FCA proposes new guidance on Sustainability Disclosure Requirements (SDR) and investment labels
Posted on 1 Nov 2022
The FCA released their Consultation Paper CP22/20 in October 2022, which suggests that greater clarity and action is needed to make consumers aware of the sustainability of their investments.
Why this matters
This matters as it will affect the way in which all investments are made. The new guidance will require clearer disclosures of sustainability by distributors, who must observe the criteria which will dictate if they must make a disclosure. This may consequentially affect the actions of consumers, who will potentially wish to invest in a particular way due to their own ethics or individual interests. This should provide greater scrutiny and further prevent ‘green-washing’.
The FCA’s Consultation Paper CP22/20 proposes that sustainable investment labels be more consistently used in order to help consumers navigate the investment product landscape and enhance consumer trust. They also point to consumer‑facing disclosures which would help consumers understand the key sustainability-related features of a product. In addition, they detail the different types of disclosures targeted at a wider audience (for example, institutional investors and consumers seeking more information). These consist of pre‑contractual disclosures (such as in the fund prospectus), covering the sustainability-related features of investment products. They also consist of the ongoing sustainability‑related performance information, including key sustainability-related performance indicators and metrics, in a sustainability product report, and sustainability entity reports which cover how firms are managing sustainability-related risks and opportunities.

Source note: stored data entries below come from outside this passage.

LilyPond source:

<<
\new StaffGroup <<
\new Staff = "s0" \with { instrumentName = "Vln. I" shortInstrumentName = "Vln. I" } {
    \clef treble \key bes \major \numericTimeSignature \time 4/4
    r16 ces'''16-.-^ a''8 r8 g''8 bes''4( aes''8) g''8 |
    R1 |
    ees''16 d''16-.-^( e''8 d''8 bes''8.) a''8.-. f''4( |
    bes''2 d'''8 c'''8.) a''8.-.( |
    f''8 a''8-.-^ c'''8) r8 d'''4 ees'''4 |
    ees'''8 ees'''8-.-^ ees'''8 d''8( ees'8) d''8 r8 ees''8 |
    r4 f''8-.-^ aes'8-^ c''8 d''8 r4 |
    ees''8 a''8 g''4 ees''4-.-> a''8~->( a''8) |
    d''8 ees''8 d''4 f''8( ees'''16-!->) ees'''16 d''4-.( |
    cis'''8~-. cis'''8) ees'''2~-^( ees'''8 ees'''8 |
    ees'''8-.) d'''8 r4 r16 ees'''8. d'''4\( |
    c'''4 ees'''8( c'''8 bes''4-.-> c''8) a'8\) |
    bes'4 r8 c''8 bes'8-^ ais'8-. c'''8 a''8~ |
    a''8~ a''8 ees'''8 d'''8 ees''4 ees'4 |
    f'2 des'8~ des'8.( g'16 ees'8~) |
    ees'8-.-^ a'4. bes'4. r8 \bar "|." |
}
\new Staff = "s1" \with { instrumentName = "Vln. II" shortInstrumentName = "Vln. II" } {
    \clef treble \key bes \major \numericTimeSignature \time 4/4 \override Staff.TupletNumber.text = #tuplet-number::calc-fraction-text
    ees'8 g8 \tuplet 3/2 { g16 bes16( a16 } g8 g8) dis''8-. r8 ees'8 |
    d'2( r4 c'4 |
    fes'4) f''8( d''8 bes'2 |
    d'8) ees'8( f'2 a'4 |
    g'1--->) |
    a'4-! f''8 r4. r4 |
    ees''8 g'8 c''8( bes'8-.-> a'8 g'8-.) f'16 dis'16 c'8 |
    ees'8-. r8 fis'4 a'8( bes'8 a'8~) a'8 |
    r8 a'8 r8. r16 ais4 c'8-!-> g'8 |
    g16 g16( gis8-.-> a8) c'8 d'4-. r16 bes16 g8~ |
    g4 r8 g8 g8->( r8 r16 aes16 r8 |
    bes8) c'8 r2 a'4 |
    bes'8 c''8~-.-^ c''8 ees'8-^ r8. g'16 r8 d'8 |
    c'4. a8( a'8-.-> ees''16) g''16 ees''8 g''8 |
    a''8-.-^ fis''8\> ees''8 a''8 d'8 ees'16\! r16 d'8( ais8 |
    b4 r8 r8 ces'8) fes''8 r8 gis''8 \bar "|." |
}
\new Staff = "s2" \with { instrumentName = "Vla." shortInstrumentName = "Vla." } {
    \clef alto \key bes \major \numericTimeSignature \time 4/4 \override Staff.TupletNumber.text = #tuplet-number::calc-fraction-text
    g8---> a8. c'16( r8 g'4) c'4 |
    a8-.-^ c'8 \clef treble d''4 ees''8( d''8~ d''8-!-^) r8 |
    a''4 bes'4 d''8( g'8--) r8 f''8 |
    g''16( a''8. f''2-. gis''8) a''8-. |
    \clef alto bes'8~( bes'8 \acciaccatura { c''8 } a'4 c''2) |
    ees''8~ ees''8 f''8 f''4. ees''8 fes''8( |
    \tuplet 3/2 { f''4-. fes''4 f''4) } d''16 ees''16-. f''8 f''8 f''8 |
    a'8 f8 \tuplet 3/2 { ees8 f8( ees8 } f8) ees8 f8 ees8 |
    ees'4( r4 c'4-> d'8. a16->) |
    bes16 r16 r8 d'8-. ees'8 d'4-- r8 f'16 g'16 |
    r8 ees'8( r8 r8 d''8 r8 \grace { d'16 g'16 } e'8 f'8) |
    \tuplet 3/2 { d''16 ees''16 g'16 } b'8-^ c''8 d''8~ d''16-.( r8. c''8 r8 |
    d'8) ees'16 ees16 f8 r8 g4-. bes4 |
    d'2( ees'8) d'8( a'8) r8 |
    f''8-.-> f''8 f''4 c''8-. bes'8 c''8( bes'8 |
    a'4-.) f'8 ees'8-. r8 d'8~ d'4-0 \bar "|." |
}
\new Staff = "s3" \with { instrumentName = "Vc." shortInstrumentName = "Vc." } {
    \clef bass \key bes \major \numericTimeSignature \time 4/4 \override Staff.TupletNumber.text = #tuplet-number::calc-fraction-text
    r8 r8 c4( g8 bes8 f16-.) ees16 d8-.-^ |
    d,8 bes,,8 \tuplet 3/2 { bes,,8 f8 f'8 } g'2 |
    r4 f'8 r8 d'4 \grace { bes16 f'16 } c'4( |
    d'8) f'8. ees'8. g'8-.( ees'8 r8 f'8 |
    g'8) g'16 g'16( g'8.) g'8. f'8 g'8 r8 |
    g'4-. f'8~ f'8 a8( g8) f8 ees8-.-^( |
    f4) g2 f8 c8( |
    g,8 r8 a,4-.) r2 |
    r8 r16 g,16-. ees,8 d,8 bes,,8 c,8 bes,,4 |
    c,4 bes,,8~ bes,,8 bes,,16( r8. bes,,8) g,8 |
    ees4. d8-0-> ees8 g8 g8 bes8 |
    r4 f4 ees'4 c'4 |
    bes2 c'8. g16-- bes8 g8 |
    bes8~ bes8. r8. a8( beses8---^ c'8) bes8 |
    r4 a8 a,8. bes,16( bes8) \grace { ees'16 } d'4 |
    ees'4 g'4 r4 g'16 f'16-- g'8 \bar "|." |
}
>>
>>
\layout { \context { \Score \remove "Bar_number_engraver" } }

Naming and marketing rules will help to restrict the use of certain sustainability-related terms in product names and marketing materials (unless the product uses a sustainable investment label). There would also be requirements for distributors to ensure that product-level information (including the labels) is made available to consumers. Furthermore, a general ‘anti‑greenwashing’ rule is proposed, which will be applied to all regulated firms, to reiterate existing rules to clarify that sustainability-related claims must be clear, fair and not misleading.
The FCA will use multiple methods in order to measure the success of the new policy. They will monitor use of the sustainable investment labels by firms, for example through a review of the characteristics of labelled products to assess whether they are meeting our criteria and how they are performing against their commitments. They also plan to assess the usefulness of the labels and product-level information to consumers through consumer groups such as ‘Which?’ and their own Financial Lives Survey. By working with regulators such as the Prudential Regulation Authority (PRA) and Financial Reporting Council (FRC), they will assess the provision of sustainability-related information through the FCA ESG Division’s Market Intelligence and Engagement team’s horizon-scanning activities. They will assess the incidence of greenwashing by firms through monitoring complaints made to the FCA’s Supervision Hub and intelligence gathered on quality of applications made to Fund Authorisations. Finally, a post-implementation review will be carried out after three years of the regime coming into force.
Who this affects
This affects all consumers and distributors, as this guidance is in line with the Government’s commitment to attain a net-zero economy by the year 2050. This Consultation Paper (‘CP’) will be of interest to all FCA-regulated firms, as the FCA are proposing to introduce a general ‘anti-greenwashing’ rule that will apply to all firms. The core elements of the regime – labelling and classification, disclosure and naming and marketing rules – will apply to asset managers initially.